That said, DO keep an eye on her affair. She will never commit to you as long as she thinks she can have him. 

Move back home. If she wants space, SHE can move out. YOU stay there, WITH the kids. If she doesn't like it, she can go to counseling.

This is NOT something you can fix by just being nicer and giving her whatever she wants. Her affair fog is confusing her mind so what she 'wants' is not logical. YOU have to be the logical one for now. Move back home.


----------



## turnera (Jan 22, 2010)

Hunt, you spelled Becoming incorrectly.


----------



## Affaircare (Jan 11, 2010)

Ummm...WOW not sure where that hostility is coming from AFEH but I will say that I agree with HuntBrown on this one. I don't say that to in any way bash the OP or make him feel worse than he already does, but rather to point out a specific truth which is that he can not control his wife. 

She is having an affair, and SHE is responsible for all the consequences associated with the choice to do that. 

BUT that in no way alleviates the OP from what he may or may not have done to contribute to the disintegration of this, his second marriage!! He is equally responsible for the choices he made and actions he took. Now, since his wife is not here seeking help...and since he can not change her but he CAN change himself...that means that we would address him, his contributions, his issues, and start with HIM. 
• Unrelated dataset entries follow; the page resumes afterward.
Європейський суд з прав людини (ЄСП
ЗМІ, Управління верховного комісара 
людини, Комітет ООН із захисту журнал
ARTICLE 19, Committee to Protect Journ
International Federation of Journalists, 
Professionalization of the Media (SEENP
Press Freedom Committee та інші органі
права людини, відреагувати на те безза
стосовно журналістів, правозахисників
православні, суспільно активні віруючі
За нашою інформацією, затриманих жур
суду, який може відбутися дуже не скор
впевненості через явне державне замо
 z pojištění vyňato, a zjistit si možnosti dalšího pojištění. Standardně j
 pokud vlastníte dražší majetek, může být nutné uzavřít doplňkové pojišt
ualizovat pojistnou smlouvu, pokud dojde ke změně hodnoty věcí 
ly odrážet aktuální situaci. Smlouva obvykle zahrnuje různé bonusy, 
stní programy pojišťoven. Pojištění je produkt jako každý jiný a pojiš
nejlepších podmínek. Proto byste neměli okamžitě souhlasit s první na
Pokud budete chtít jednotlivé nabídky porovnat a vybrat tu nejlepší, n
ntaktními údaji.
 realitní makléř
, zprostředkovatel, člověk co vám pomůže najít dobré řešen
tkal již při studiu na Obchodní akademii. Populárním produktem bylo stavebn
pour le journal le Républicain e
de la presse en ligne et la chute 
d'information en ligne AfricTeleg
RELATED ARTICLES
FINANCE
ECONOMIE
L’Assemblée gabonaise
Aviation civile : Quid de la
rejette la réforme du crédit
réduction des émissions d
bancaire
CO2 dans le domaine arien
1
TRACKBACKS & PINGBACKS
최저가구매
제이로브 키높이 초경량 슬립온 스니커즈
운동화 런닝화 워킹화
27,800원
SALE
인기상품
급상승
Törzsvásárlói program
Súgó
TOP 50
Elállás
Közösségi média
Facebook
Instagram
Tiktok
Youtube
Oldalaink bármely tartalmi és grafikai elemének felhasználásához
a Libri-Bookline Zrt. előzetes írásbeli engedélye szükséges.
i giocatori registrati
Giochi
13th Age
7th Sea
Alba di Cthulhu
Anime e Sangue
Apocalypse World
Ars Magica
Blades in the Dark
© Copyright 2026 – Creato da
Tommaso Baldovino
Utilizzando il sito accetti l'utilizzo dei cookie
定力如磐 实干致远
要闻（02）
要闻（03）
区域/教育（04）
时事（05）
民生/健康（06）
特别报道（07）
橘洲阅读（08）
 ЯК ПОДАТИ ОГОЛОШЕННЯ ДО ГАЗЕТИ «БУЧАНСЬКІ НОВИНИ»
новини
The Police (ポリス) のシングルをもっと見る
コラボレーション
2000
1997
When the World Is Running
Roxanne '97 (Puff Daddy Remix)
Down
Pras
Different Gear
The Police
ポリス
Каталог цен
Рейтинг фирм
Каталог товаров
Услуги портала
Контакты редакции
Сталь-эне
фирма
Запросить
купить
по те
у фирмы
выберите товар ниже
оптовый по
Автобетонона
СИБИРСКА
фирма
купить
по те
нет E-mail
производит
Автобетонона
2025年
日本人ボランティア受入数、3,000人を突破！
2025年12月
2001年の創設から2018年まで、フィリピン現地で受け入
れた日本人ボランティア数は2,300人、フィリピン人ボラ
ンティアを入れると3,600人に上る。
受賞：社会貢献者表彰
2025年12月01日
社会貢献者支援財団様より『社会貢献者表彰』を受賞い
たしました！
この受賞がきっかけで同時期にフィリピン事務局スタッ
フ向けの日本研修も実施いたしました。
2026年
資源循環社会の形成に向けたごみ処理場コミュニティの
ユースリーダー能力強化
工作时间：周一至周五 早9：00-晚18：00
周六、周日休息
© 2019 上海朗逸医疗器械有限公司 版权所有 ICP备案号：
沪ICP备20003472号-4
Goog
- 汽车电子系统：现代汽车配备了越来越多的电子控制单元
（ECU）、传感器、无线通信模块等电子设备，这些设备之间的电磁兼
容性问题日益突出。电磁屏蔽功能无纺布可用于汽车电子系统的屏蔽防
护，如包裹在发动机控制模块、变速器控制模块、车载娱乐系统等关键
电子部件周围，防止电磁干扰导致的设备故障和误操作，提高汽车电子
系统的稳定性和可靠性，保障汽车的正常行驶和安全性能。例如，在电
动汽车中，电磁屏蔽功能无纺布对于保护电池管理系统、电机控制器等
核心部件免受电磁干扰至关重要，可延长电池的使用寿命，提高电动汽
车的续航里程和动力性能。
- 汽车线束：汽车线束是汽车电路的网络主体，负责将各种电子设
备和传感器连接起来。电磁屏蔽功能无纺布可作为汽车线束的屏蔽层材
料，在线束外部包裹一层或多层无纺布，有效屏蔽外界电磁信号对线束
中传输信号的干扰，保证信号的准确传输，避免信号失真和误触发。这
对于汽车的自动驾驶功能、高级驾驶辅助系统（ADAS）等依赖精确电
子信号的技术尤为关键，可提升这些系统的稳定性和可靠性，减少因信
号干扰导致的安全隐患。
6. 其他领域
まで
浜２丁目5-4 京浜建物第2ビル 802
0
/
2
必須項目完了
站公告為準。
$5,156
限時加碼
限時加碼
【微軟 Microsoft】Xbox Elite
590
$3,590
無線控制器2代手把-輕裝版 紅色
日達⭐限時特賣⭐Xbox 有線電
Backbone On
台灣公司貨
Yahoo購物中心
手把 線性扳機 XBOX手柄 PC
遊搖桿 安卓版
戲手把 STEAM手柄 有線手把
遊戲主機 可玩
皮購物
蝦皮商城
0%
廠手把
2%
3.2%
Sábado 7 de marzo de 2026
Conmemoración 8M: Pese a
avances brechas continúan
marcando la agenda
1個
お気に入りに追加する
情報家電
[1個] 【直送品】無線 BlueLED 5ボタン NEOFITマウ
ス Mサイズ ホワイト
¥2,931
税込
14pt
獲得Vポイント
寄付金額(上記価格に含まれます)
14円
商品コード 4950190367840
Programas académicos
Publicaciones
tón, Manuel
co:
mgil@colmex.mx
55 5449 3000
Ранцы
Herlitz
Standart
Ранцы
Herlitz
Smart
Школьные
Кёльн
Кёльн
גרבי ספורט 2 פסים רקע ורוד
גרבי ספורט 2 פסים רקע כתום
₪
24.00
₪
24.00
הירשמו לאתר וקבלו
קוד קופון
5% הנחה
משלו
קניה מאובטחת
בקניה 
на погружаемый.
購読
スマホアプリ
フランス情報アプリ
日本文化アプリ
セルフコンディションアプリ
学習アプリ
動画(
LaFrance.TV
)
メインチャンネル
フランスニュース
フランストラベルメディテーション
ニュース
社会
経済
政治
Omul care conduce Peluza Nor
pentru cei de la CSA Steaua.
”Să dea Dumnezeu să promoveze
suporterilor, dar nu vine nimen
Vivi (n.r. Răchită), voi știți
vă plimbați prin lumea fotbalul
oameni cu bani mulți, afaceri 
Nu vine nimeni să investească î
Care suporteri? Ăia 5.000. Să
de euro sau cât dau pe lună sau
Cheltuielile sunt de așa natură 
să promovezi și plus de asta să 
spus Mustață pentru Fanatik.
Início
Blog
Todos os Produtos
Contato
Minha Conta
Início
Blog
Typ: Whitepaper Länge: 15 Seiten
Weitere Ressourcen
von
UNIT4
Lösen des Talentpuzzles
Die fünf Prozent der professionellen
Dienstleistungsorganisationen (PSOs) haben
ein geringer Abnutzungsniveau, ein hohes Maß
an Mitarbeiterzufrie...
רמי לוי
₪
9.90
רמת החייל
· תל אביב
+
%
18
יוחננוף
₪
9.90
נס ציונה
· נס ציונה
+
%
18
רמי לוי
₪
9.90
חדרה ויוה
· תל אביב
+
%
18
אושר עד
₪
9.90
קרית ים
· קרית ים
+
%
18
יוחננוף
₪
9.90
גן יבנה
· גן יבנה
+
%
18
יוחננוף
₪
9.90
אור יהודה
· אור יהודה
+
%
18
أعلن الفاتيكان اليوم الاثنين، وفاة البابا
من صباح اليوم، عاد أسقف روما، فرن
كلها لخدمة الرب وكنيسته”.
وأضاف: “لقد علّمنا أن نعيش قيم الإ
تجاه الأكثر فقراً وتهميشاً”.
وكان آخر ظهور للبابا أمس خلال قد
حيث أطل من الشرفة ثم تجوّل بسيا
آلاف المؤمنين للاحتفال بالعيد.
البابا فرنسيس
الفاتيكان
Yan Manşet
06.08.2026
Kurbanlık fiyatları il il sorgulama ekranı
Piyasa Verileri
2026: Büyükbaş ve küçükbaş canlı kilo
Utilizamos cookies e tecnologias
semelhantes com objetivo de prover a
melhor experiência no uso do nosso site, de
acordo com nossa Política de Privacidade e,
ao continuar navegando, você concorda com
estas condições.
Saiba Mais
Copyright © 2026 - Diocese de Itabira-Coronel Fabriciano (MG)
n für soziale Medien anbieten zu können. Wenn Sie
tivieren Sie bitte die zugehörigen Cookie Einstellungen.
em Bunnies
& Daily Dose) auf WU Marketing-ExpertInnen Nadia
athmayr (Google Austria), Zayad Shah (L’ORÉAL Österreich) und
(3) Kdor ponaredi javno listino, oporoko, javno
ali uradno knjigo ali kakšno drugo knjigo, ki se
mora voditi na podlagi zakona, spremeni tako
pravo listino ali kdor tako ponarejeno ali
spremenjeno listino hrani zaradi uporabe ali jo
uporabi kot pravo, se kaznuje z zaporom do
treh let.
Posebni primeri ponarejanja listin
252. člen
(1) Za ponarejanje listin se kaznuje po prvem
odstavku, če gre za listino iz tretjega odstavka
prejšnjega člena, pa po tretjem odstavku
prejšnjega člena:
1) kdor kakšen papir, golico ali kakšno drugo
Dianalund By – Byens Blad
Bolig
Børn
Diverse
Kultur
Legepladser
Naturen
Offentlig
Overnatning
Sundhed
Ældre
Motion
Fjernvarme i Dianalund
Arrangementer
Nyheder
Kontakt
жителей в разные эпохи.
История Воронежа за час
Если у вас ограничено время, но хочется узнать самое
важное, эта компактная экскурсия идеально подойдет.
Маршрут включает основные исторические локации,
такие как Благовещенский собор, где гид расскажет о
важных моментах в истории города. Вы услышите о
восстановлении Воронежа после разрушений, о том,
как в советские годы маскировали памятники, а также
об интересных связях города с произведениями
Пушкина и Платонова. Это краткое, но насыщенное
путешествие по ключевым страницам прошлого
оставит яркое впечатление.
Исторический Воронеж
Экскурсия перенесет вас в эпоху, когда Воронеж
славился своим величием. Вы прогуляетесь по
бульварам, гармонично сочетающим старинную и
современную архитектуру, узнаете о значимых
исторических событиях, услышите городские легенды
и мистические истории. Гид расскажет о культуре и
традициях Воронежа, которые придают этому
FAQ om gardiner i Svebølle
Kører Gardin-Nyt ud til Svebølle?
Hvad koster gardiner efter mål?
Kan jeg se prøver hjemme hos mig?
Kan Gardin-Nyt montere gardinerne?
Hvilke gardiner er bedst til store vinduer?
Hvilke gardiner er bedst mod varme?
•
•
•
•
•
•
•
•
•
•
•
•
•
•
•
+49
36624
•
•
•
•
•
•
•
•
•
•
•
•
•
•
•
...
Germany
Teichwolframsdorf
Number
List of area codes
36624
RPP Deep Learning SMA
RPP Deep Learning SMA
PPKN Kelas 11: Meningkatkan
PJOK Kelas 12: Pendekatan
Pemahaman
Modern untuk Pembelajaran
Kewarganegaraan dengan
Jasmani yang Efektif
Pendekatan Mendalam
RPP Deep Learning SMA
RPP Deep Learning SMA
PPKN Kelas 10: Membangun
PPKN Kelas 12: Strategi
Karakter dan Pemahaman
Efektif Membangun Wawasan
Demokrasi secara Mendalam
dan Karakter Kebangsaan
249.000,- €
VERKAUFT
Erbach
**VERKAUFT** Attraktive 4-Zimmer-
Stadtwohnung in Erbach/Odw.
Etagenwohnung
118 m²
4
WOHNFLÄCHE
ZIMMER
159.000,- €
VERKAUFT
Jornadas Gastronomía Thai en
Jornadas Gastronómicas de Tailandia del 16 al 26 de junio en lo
Thus, I would ask that rather than attempting to begin a flame war here--let's keep the focus (and replies) to the OP lostbuilder, and help him deal with his issues. Lostbuilder, you yourself admit that you react from anxiety and are controlling and it's pushing her away. So here's my challenge to you? What are you going to do about it? How are you going to change so that you don't react from anxiety and fear and instead react from a place of calm decision? How are you going to change so that you recognize your partner as an equal and act out of respect not control?


----------



## Affaircare (Jan 11, 2010)

turnera said:


> Hunt, you spelled Becoming incorrectly.


:rofl: :lol: You are so funny turnera! 

Thank you, God, for the grammar nazis! :lol: :rofl:


----------



## turnera (Jan 22, 2010)

It's what I do...

I are an editor by profession.


----------